Pleger rises to national stage (06-04-13)
Written by JACOB BEVERLY Sentinel Sports Writer
Tuesday, 04 June 2013 09:16
Brooke Pleger has risen to the top of the national stage for the Bowling Green State University women's track and field team this season.
|BGSU's Brooke Pleger is seen in the ring with a hammer. (Photo: Enoch Wu/Sentinel-Tribune)
The redshirt sophomore is seeded seventh and ranked fifth in the nation in the hammer throw. She will compete in the NCAA championships Wednesday in Eugene, Ore. The hammer throw is the first event of the national meet.
"I knew I was going to have a good season this year, I knew physically, this was my second year with my coach, so our training from all of last year was going to start to show this year," Pleger said. "I knew it was going to be a fairly successful year, but I didn't really expect it to go as well as it has been."
Twenty-four athletes are competing in the hammer throw. Pleger's throw of 210-1 was the best in the East regional, but six competitors threw further than that distance in the West, including top-seeded Chelsea Cassulo of Arizona State. Cassulo threw 229-11 to win the West.
The Mid-American Conference's outstanding field athlete of the year, Pleger's top throw is 219-9 this season.
Even though she has qualified for nationals and it is a monumental accomplishment, Pleger wants her trip to mean more. She wants it to pave the way for future success.
"It's exciting, I'm hoping that me going this year will inspire the rest of the girls to want to go," Pleger said. "Hopefully, this is kind of the start of our program turning and heading into a better direction."
There is no question that this trip to nationals will mean a lot to the Falcons' program.

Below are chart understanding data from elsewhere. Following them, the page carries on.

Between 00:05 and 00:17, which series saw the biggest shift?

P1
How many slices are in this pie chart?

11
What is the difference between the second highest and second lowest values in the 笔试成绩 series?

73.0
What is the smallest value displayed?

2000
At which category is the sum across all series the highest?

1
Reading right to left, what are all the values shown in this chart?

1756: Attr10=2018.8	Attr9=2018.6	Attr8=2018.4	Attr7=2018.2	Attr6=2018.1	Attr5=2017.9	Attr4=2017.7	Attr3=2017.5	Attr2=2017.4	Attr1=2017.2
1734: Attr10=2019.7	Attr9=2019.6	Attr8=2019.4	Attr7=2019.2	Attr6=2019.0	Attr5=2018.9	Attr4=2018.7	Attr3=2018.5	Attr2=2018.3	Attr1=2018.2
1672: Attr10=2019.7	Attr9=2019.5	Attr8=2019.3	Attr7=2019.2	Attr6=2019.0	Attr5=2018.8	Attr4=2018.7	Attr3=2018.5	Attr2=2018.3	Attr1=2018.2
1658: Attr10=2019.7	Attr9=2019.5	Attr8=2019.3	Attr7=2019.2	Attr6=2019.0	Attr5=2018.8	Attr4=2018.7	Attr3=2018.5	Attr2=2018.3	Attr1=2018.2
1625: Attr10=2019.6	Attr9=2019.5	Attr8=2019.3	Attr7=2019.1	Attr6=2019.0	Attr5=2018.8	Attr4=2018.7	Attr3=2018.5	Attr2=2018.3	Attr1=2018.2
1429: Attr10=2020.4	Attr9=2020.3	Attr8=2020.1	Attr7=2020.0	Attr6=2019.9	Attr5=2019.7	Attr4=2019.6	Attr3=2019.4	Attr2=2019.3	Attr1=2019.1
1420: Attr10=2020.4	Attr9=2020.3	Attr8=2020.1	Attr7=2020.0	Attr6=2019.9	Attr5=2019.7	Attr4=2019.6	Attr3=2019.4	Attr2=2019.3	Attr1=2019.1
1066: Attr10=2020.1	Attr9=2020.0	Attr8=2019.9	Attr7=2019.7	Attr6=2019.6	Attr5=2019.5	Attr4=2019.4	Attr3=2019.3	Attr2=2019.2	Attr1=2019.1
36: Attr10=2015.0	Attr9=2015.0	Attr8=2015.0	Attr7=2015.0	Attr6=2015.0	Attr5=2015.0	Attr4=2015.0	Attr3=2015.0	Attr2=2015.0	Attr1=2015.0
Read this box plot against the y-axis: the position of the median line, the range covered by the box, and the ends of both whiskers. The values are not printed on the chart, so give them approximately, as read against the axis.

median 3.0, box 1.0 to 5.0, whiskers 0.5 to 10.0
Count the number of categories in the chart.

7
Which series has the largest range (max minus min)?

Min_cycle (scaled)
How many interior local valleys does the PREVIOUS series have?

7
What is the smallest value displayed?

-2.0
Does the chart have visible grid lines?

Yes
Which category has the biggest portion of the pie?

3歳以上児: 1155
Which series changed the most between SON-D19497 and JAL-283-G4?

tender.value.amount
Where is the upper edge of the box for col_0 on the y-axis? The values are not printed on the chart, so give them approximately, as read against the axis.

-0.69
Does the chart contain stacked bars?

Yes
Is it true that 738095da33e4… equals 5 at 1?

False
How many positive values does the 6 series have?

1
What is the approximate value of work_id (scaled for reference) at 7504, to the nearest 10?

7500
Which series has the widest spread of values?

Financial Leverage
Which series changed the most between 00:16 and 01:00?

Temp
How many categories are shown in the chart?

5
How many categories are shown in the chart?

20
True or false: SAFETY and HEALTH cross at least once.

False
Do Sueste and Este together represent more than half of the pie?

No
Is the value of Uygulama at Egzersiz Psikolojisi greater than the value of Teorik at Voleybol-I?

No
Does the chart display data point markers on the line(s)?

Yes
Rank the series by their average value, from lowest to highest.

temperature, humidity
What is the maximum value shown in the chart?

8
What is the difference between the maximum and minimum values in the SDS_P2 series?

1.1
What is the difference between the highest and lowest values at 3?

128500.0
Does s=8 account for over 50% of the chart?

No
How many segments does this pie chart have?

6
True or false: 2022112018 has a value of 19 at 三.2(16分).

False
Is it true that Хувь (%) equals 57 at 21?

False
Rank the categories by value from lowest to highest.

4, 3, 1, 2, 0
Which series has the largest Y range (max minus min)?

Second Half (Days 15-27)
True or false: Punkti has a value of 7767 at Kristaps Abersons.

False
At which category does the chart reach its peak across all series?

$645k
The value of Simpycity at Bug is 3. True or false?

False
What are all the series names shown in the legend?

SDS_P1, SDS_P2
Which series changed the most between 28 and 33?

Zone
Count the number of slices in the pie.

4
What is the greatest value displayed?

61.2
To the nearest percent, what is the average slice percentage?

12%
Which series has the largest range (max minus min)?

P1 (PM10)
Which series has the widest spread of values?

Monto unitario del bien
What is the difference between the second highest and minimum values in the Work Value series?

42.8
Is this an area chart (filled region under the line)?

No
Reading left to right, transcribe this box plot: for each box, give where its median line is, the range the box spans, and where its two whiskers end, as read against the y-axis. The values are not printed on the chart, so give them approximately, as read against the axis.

"To be able to represent the whole program and school at the national meet is really valuable for our entire program," said BG throwing coach Matt Conly. "As far as exposure, it helps recruiting and not just the throwing but the entire program."
Seeded second entering the regional and with expectations set high, Pleger edged out the competition for a first-place finish.
"Going into regionals, the point is to move on to nationals, so I expected to do that, which I did," Pleger said. "It wasn't my best meet of the season. It was actually my worst meet of the season, but no one really threw well. It's a really high pressure meet because if you don't get top 12 you won't go to nationals no matter how good of a season you've had."
Due to the dominating year Pleger has been having, regionals was not the tough part, even with the pressure. It was the sitting and waiting for the next throw that was tough. Which is why Pleger and Conly had been preparing for that situation all year long.
"We knew the regional meet, as long as she was healthy, was kind of a test match," Conly said. "We talked a lot just about the format, being prepared to sit around and wait."
With the first-place finish, Pleger became the first BG athlete in eight years to qualify for the NCAA outdoor track and field national championships.
"It feels good," Pleger said. "I didn't really realize up until after it already happened that I was the first one in that long."
Pleger also has the chance to be the first All-American for BG since high jumper Stephanie Heldt in 2001.
"I throw and I do this because I love it," Pleger said. "I don't really think about breaking records. I don't really think about all that stuff, I just think about moving my mark and improving for my team."
Since qualifying, Pleger has been training in preparation for the nationals. She has been training her body her whole career for this moment, but she's not just physically ready for nationals, she's mentally ready as well.
"This year I feel like I've taken a big step in terms of me feeling mentally prepared for meets and me feeling confident going into meets," Pleger said. "I feel like this year when I go to meets and I see my competition, I know that I can beat them, I know that I'm a good enough thrower to the point that if I have a good day, anything could happen."
Until actual competition starts, Pleger will be trying to try to keep her routine normal and stay calm and collected in order for her to achieve her goals.
"I don't have any superstitions. I try not to think about it too much just because I get all worked up in my head," Pleger said. "A lot of times the night before, I'll watch video. We have a YouTube channel so I'll watch some of my previous throws. And occasionally I've looked up some of the girls I'll compete against and I'll watch them throw so I kind of know what I'm going to be seeing. But other than that I like to kind of just lay low and not think too much into it or else it makes me nervous.
"My big goal there is to have a good day and to compete with everyone else. I mean I would love to walk away a national champion, but there are some really good hammer throwers that are there and with hammer it's anybody's day. I could have the best day of my life and everyone else could have the best day of their life and I could still come in like seventh."